Of course, this small story will not convince the true believers, led by the hierarchy of my own Catholic Church, that their position is not authoritative. Today’s Minneapolis Star Tribune had an excellent column about the abuse of the term “natural law” when talking about things authoritatively.

Personally, I have long been engaged in family history study, and back in the 1990s a genealogist in Montreal sent me a copy of the marriage contract for my first Bernard ancestors in Quebec, in the year 1730.

Of course, at that time, if you came to Quebec you were Catholic, and thus, if you entered into a civil marriage contract — which was apparently required by the state prior to the church nuptials — you were also  required to be married in the Roman Catholic Church. The Civil Contract was necessary for Civil needs; the religious banns were separate and subsequent.
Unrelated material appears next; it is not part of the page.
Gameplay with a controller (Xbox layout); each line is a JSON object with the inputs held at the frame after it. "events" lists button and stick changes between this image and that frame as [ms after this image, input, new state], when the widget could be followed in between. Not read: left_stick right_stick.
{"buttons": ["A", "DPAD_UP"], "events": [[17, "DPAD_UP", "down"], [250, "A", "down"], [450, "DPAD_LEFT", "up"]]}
In the case of my ancestors, the Church matrimony came two weeks after their Civil Contract.

I have long been intrigued by this civil contract, and rather than interpreting it, here is the contract in its entirety (the first page is a sample of the handwriting of the notary – just scroll to the translation which begins on page two): Quebec Marriage Cont001

At the very least, it is an interesting commentary of the relationship between Church and State in a place where there was only one sanctioned Church, and thus a single sanctioned belief.

Of course, 2012 Minnesota is not 1730 Quebec (nor is 2012 Quebec anything like its predecessor 282 years ago.)

I urge a no vote on this and the other amendment on Tuesday.

I’ve expressed my opinion to my Church leadership, that regardless of how the vote goes on Tuesday, the Catholic Church has been irrevocably damaged by the actions of its mean-spirited authoritarian leaders.

I won’t drop out, but this issue has certainly changed my feeling about this Church of mine.